Dataset entries
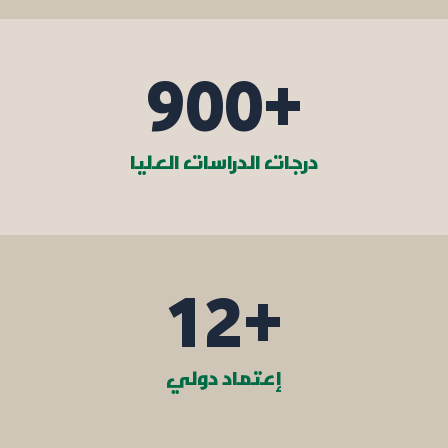
900
+
درجات الدراسات العليا
12
+
إعتماد دولي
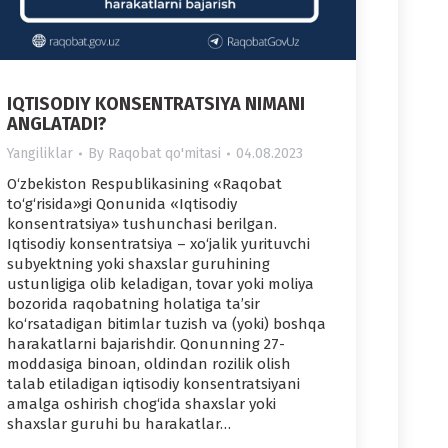
IQTISODIY KONSENTRATSIYA NIMANI
ANGLATADI?
Yangiliklar
By
Raqobat qo'mitasi
04.08.2023
O‘zbekiston Respublikasining «Raqobat
to‘g‘risida»gi Qonunida «Iqtisodiy
konsentratsiya» tushunchasi berilgan.
Iqtisodiy konsentratsiya – xo‘jalik yurituvchi
subyektning yoki shaxslar guruhining
ustunligiga olib keladigan, tovar yoki moliya
bozorida raqobatning holatiga ta’sir
ko‘rsatadigan bitimlar tuzish va (yoki) boshqa
harakatlarni bajarishdir. Qonunning 27-
moddasiga binoan, oldindan rozilik olish
talab etiladigan iqtisodiy konsentratsiyani
amalga oshirish chog‘ida shaxslar yoki
shaxslar guruhi bu harakatlar…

WHAT THE TASK ASKS - Please give only the number of lines above that contain "shaxslar".

ANSWER AREA - 3